An apocalyptic symphony where hysteria or the bad joke lurks beneath each word and each phrase, Leonard Schwartz’s new book shows us a world “after the individual had become a joke, after jokes became the innermost substance of persons” and where “a giggling fit shows literary brilliance.” What is not funny is the world of deliberate warfare and ongoing killings, toward which one might muster “a giggling fit in noncomplicity with homegrown aggression.” Throughout Schwartz’s book, we run up on variations of the core-phrase “human remains remain human,” and such phrases become a kind of recurring melody, with variation, through a book rich in the politics of contradiction and multidiction. It’s a Sartrean world of no exit, where “Yes, this culture gives me its claw/ to claw it to pieces/ but I’m so implicated in the culture/ my least feint makes me afraid.” Our culturally privileged position can be summed up: “never are we less free/ than as these occupiers.” It is a world of perpetual undoing and derealization, where “The first tablet says the world is a word.

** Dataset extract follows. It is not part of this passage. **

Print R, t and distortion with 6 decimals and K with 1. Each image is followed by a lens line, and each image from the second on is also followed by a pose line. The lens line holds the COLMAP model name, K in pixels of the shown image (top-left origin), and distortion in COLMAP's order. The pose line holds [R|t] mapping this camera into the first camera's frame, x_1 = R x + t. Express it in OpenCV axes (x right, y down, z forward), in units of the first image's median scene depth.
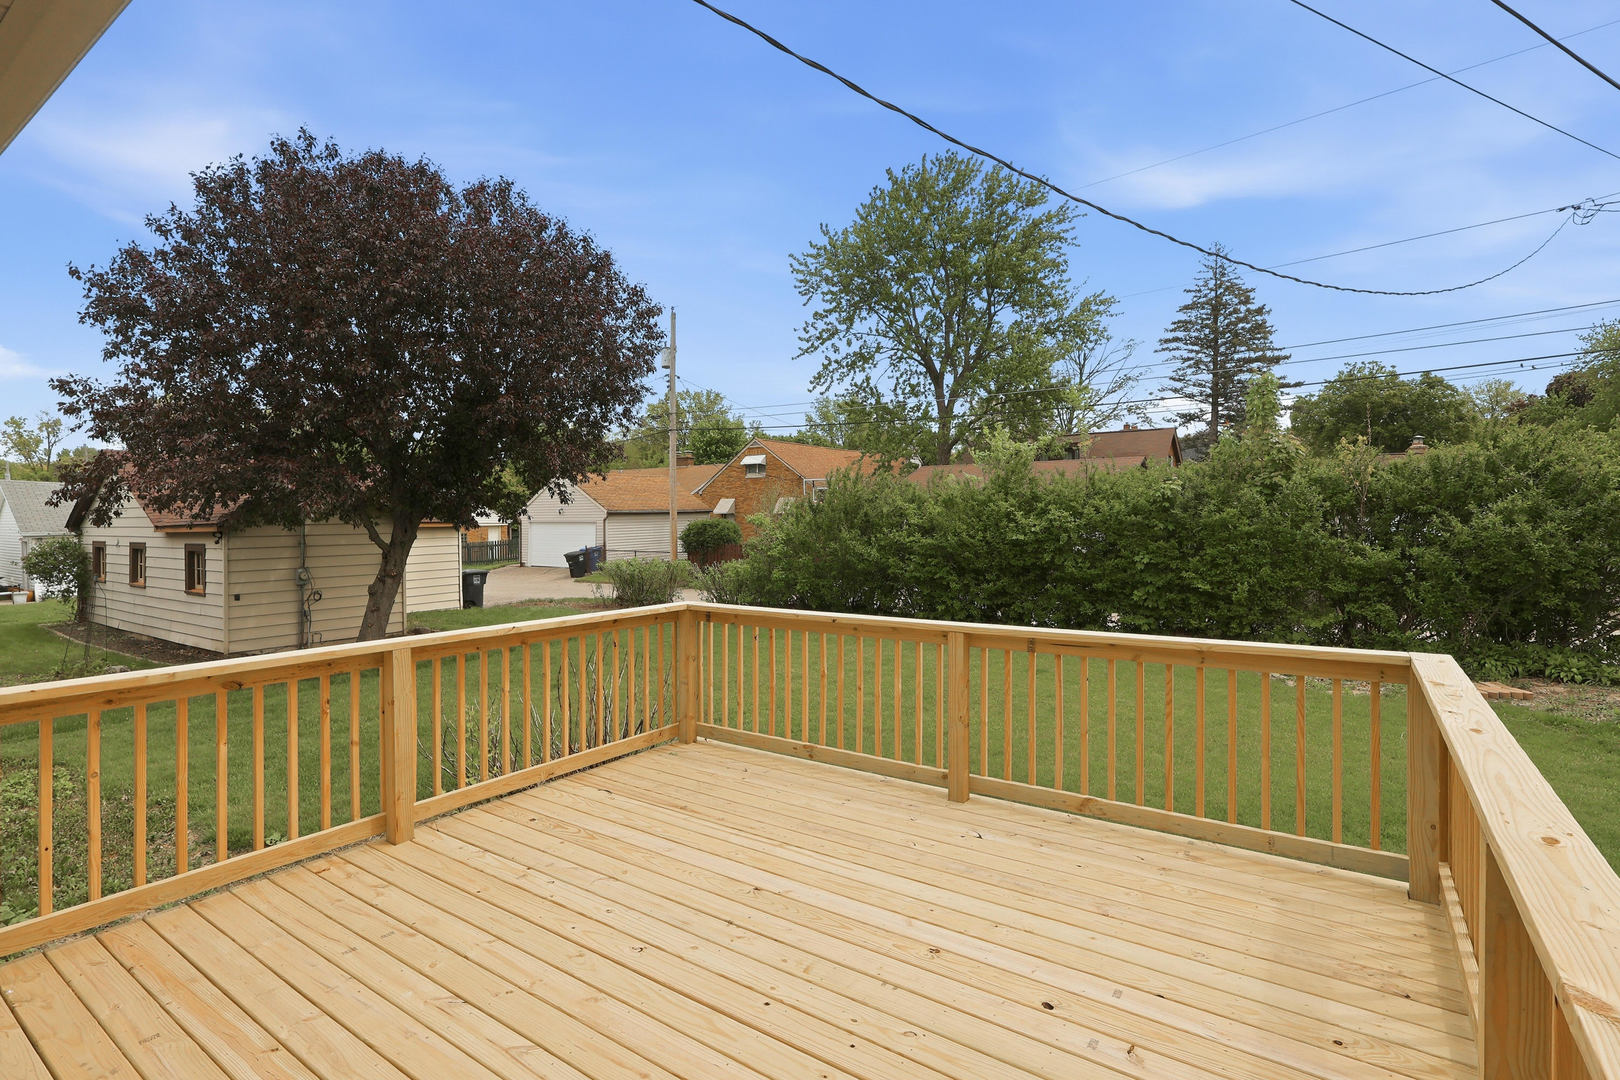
lens RADIAL K [[775.1, 0, 774.6], [0, 775.1, 524.9], [0, 0, 1]] dist [-0.004866, -0.000220]
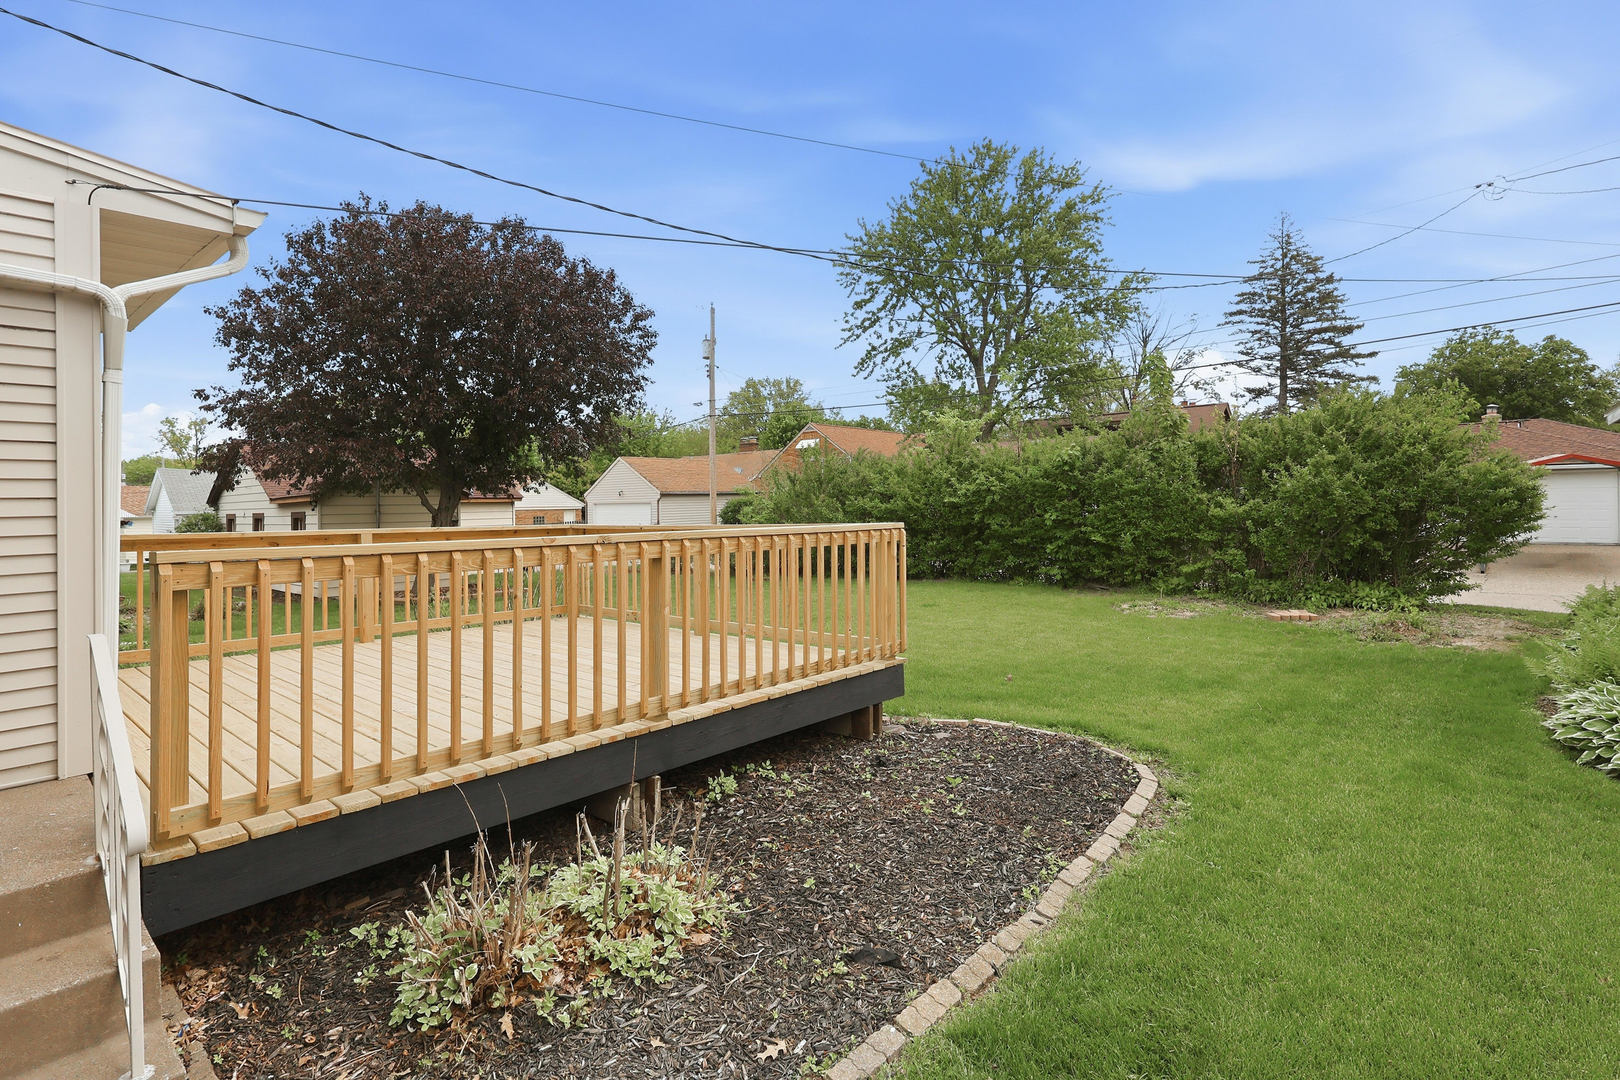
lens RADIAL K [[775.1, 0, 763.8], [0, 775.1, 513.3], [0, 0, 1]] dist [-0.004866, -0.000220]
pose [[0.991502, -0.006273, -0.129943, 0.106865], [0.006562, 0.999977, 0.001798, 0.018447], [0.129929, -0.002635, 0.991520, -0.101100]]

The second tablet has a hole punched through the middle and leads outside.” Perhaps “Bewilderment/ Is the only ark,” or perhaps all that is to be done is to think “as if it was you was who was writing into this spiral void.” Schwartz’s book is a powerful, engaging, unexpectedly musical voyage in the changing keys of diction and contradiction, for now, our home.

Hank Lazer
Tuscaloosa
, Alabama

January 2009

 

 

 

 

Ekleksographia #1

January  2009

Reviews

Hank Lazer

Hank Lazer has published 14 books of poetry, including The New Spirit (Singing Horse, 2005), Elegies & Vacations (Salt, 2004), and Days (Lavender Ink, 2002).  Lyric & Spirit: Selected Essays 1996–2008 appeared in 2008 from Omnidawn.  The poems in Ekleksographia are from Lazer's forthcoming collection of poems, Portions, which will be published by Lavender Ink this spring

In addition to his poetry, Lazer is a noted critic of modern and contemporary poetry. In 1996, Northwestern University Press published Opposing Poetries, a two volume collection (Volume 1: Issues and Institutions and Volume 2: Readings) of Lazer’s essays on contemporary poetry. For over a decade, his essays on innovative poetry, new modes of lyricism, and representations of spiritual experience have appeared in a variety of journals, including Facture, The Boston Review, Jacket, American Poetry Review and Talisman.

In 1997, Hank Lazer and Charles Bernstein (co-editors) began the Modern and Contemporary Poetics series for the University of Alabama Press. To date, they have published thirty-two books in the series.